There may be a really easy and scientific answer to this that I am unaware of and no I haven’t googled it, I’m trying my best not to but its always something I have noticed. At my current stand point in life, I too am trying not to melt too quickly by pressure and go back to what I am comfortable with, but am learning to become comfortable with been uncomfortable. It’s so easy to go back to situations we are comfortable with but deep down we hate, and reject change because that’s all we have ever known, and though we desire change and may begin to doubt what God has said about us, this is a journey and one that will hopefully become clearer as we walk along.

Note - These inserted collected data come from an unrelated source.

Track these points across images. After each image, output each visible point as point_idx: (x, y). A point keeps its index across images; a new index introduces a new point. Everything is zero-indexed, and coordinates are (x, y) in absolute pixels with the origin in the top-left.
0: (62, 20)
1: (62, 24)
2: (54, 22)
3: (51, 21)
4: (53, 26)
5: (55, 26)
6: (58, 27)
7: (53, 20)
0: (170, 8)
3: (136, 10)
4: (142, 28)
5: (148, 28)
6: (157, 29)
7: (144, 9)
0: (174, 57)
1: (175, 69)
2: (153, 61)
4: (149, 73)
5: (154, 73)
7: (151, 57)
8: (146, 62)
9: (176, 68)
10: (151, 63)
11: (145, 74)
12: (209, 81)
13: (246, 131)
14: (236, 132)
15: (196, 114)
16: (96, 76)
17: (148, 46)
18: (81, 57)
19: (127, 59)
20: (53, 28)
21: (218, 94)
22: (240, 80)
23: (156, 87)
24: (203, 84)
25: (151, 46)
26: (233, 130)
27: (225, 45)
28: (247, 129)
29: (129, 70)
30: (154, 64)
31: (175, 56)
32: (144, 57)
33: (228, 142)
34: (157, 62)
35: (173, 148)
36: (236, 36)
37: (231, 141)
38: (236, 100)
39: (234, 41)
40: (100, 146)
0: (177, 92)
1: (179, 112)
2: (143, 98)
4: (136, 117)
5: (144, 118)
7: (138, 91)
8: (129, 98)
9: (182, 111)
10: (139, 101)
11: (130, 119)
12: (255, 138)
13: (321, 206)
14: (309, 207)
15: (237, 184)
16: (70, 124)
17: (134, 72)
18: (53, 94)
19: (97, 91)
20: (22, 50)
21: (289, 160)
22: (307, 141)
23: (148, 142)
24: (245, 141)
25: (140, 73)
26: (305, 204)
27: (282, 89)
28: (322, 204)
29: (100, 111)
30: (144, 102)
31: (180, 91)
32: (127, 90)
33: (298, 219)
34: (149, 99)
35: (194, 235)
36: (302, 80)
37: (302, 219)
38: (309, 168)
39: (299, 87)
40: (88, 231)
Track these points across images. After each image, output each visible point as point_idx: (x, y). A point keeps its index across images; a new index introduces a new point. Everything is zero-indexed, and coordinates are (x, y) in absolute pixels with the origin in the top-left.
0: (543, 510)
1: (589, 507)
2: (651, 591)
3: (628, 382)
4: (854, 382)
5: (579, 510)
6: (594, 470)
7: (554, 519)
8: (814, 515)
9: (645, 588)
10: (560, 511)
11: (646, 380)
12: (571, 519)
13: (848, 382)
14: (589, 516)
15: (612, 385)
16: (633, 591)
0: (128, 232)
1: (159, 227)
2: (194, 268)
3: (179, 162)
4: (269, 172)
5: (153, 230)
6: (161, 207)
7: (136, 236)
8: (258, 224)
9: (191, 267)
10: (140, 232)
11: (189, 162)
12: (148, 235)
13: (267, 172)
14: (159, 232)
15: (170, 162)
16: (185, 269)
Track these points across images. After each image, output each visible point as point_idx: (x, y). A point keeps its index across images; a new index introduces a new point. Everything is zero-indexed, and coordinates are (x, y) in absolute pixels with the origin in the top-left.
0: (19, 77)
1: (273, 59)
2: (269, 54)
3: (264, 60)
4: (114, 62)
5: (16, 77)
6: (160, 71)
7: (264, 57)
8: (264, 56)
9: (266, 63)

Am sitting here and I’m wondering what my next move should be as at this point I have no idea, so far my plans and what I thought was Gods will haven’t worked out😕 what now Lord? Have I jumped ship too early?
I have done nothing but pump myself full of the Word lately desperate to hear that He will come through for me because I cannot go back to the situation I so hated. I can’t hear anymore preaching on breakthroughs, purpose, calling and manifestation without now seeing it in my life and like trying my best not to google the answer, I’m trying to blot out all other voices whether positive or negative around me and only listen for the Lords. In all my confusion and desperation, I believe he is saying to be still!
So the answer to my question though not the scientific one is if I’d stayed in the same situation I walked out of, I would have melted a lot quicker, but been on the outside of it, in different water, in different territory I’m not melting but beginning to thaw out from the difficult experiences I’ve had, hopefully slow enough for the Lord to step in and save me!